We play this "game" everywhere, in each of the markets we are present. We are not thinking about delivering a big adventure-touring bike only in Europe, or an 125cc bike in a certain country in South America. Seeing the big picture globally is important.

In a way, we are changing the way we look at the market. 2015 was probably the busiest year I ever had at KTM. I recently returned from Brazil, I was twice in Asia, twice in North America; we are not frozen in our "European cage" and just delivering bikes and sending shipments to the rest of the world. We are active!

ae: I remember Mr. Pierer (KTM CEO, red.) saying that the idea behind the company's strategy was to offer so many models that nobody could find an excuse not to own one.
TK: Yes, indeed, we are struggling to deliver the right products for all markets, both saturated and emerging ones. We are still learning a lot about how to act in certain markets, it's a journey that takes quite a lot of effort.

Imagine what entering a market like Brazil comes with. Each year, Brazil alone moves twice the number of bikes sold in Europe, so imagine you want to conquer this market on the dealer network side.

ae: You are only exporting to Brazil, or you have plans for a manufacturing plant there?
TK: Brazil is a very good example because it is almost like a fairytale. Two years ago, we decided to be really committed to this market. 18 months ago we opened our subsidiary and today we are having full-on sales. Even more, we already manufacture five models locally, plus the entire range available there.

You can go in a KTM shop in Sao Paolo or in Rio, and it looks like the one in Salzburg (an Austrian city, red.). The entire KTM product range is available there, with five models made in our plant in Manaus.

On the street side, we make there the 200 Duke and 390 Duke, the two main drivers of the business in emerging markets. We also make three off-road models in Brazil, both 2-stroke and 4-stroke bikes.

This scenario was only an illusion three years ago, but now we have both feet on the ground, and we are even winning races with bikes made in Brazil. They are truly "ready to race" as the slogan reads.

[QUOTE]We want to be the best on the track[/QUOTE]

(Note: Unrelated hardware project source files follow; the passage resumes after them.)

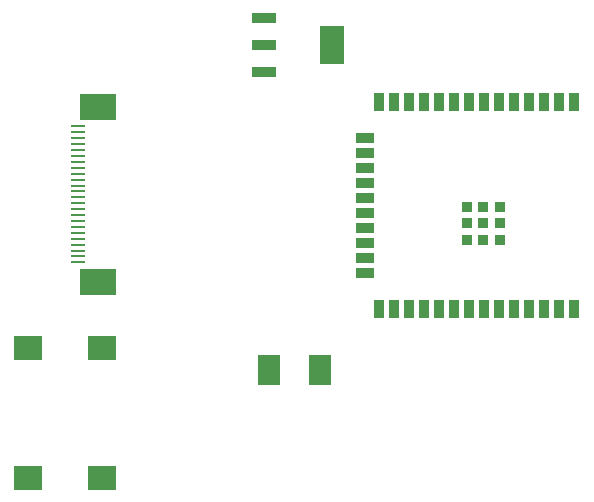
<source format=gbr>
G04 EAGLE Gerber RS-274X export*
G75*
%MOMM*%
%FSLAX34Y34*%
%LPD*%
%INSolderpaste Bottom*%
%IPPOS*%
%AMOC8*
5,1,8,0,0,1.08239X$1,22.5*%
G01*
%ADD10R,0.900000X1.500000*%
%ADD11R,1.500000X0.900000*%
%ADD12R,0.900000X0.900000*%
%ADD13R,2.150000X3.250000*%
%ADD14R,2.150000X0.950000*%
%ADD15R,1.250000X0.250000*%
%ADD16R,3.100000X2.300000*%
%ADD17R,1.900000X2.600000*%
%ADD18R,2.400000X2.000000*%


D10*
X486850Y148500D03*
X474150Y148500D03*
X461450Y148500D03*
X448750Y148500D03*
X436050Y148500D03*
X423350Y148500D03*
X410650Y148500D03*
X397950Y148500D03*
X385250Y148500D03*
X372550Y148500D03*
X359850Y148500D03*
X347150Y148500D03*
X334450Y148500D03*
X321750Y148500D03*
X321750Y323500D03*
X334450Y323500D03*
X347150Y323500D03*
X359850Y323500D03*
X372550Y323500D03*
X385250Y323500D03*
X397950Y323500D03*
X410650Y323500D03*
X423350Y323500D03*
X436050Y323500D03*
X448750Y323500D03*
X461450Y323500D03*
X474150Y323500D03*
X486850Y323500D03*
D11*
X309250Y293150D03*
X309250Y280450D03*
X309250Y267750D03*
X309250Y255050D03*
X309250Y242350D03*
X309250Y229650D03*
X309250Y216950D03*
X309250Y204250D03*
X309250Y191550D03*
X309250Y178850D03*
D12*
X409650Y221000D03*
X409650Y235000D03*
X395650Y235000D03*
X395650Y221000D03*
X395650Y207000D03*
X409650Y207000D03*
X423650Y207000D03*
X423650Y221000D03*
X423650Y235000D03*
D13*
X281900Y372000D03*
D14*
X223900Y349000D03*
X223900Y372000D03*
X223900Y395000D03*
D15*
X67000Y302800D03*
X67000Y297800D03*
X67000Y292800D03*
X67000Y287800D03*
X67000Y282800D03*
X67000Y277800D03*
X67000Y272800D03*
X67000Y267800D03*
X67000Y262800D03*
X67000Y257800D03*
X67000Y252800D03*
X67000Y247800D03*
X67000Y242800D03*
X67000Y237800D03*
X67000Y232800D03*
X67000Y227800D03*
X67000Y222800D03*
X67000Y217800D03*
X67000Y212800D03*
X67000Y207800D03*
X67000Y202800D03*
X67000Y197800D03*
X67000Y192800D03*
X67000Y187800D03*
D16*
X84000Y171300D03*
X84000Y319300D03*
D17*
X228300Y96900D03*
X271300Y96900D03*
D18*
X24600Y5000D03*
X86600Y5000D03*
X86600Y115000D03*
X24600Y115000D03*
M02*

</source>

ae: More manufacturers have taken bold steps into the unknown this year. You know, BMW, who started making small-displacement bikes, Ducati making cruisers like the new XDiavel. How does KTM stack up here? Have you ever considered making a bike that's "strange" compared to your traditional products, yet a part of the orange family?
TK: Talking as a KTM guy, the big step is going to MotoGP. The key motivation is to deliver bikes that perform well in the racing world so that we can deliver a bike we can sell, based on the MotoGP RC16. We are going to sell that bike to race teams!

ae: Only for track use, or in street-legal trim as well?
TK: You will never find an RC16 with a number plate. When the bike is ready, whenever will this be, we will only sell it for closed-course riding. Our aim is very high, because we want to offer the best of the best in the closed-course motorcycle racing market.

It is indeed a niche market, but we don't care. We don't intend to try and match street-legal superbikes on the road, so we're not that keen to make something that's not performance-driven.